**Problem details**
Every record must be written out once more, with nothing added or omitted.

------------------------

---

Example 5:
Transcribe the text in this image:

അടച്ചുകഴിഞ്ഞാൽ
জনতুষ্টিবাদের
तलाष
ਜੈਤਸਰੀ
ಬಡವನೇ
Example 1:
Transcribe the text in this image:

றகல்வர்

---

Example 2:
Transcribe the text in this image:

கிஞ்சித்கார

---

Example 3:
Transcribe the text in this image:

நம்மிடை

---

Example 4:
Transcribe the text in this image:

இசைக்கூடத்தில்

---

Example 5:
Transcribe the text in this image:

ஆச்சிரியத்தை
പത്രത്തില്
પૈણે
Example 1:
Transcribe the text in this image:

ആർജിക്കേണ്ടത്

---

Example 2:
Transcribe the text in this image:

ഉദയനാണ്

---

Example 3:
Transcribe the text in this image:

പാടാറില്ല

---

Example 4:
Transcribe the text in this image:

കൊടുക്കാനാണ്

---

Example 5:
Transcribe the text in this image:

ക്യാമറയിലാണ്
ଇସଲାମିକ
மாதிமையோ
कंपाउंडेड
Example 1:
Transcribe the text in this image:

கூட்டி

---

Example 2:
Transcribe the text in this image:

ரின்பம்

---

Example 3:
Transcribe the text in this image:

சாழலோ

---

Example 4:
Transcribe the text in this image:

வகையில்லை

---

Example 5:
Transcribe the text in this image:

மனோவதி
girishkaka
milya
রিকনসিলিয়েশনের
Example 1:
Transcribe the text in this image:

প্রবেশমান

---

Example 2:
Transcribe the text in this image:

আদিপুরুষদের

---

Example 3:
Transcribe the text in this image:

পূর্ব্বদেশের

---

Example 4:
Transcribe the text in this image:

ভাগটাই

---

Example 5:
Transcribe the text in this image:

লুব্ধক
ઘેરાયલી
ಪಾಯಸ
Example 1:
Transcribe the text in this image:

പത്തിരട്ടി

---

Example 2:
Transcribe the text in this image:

------------------------

**Solution for this exercise**
---

Example 5:
Transcribe the text in this image:

അടച്ചുകഴിഞ്ഞാൽ
জনতুষ্টিবাদের
तलाष
ਜੈਤਸਰੀ
ಬಡವನೇ
Example 1:
Transcribe the text in this image:

றகல்வர்

---

Example 2:
Transcribe the text in this image:

கிஞ்சித்கார

---

Example 3:
Transcribe the text in this image:

நம்மிடை

---

Example 4:
Transcribe the text in this image:

இசைக்கூடத்தில்

---

Example 5:
Transcribe the text in this image:

ஆச்சிரியத்தை
പത്രത്തില്
પૈણે
Example 1:
Transcribe the text in this image:

ആർജിക്കേണ്ടത്

---

Example 2:
Transcribe the text in this image:

ഉദയനാണ്

---

Example 3:
Transcribe the text in this image:

പാടാറില്ല

---

Example 4:
Transcribe the text in this image:

കൊടുക്കാനാണ്

---

Example 5:
Transcribe the text in this image:

ക്യാമറയിലാണ്
ଇସଲାମିକ
மாதிமையோ
कंपाउंडेड
Example 1:
Transcribe the text in this image:

கூட்டி

---

Example 2:
Transcribe the text in this image:

ரின்பம்

---

Example 3:
Transcribe the text in this image:

சாழலோ

---

Example 4:
Transcribe the text in this image:

வகையில்லை

---

Example 5:
Transcribe the text in this image:

மனோவதி
girishkaka
milya
রিকনসিলিয়েশনের
Example 1:
Transcribe the text in this image:

প্রবেশমান

---

Example 2:
Transcribe the text in this image:

আদিপুরুষদের

---

Example 3:
Transcribe the text in this image:

পূর্ব্বদেশের

---

Example 4:
Transcribe the text in this image:

ভাগটাই

---

Example 5:
Transcribe the text in this image:

লুব্ধক
ઘેરાયલી
ಪಾಯಸ
Example 1:
Transcribe the text in this image:

പത്തിരട്ടി

---

Example 2:
Transcribe the text in this image:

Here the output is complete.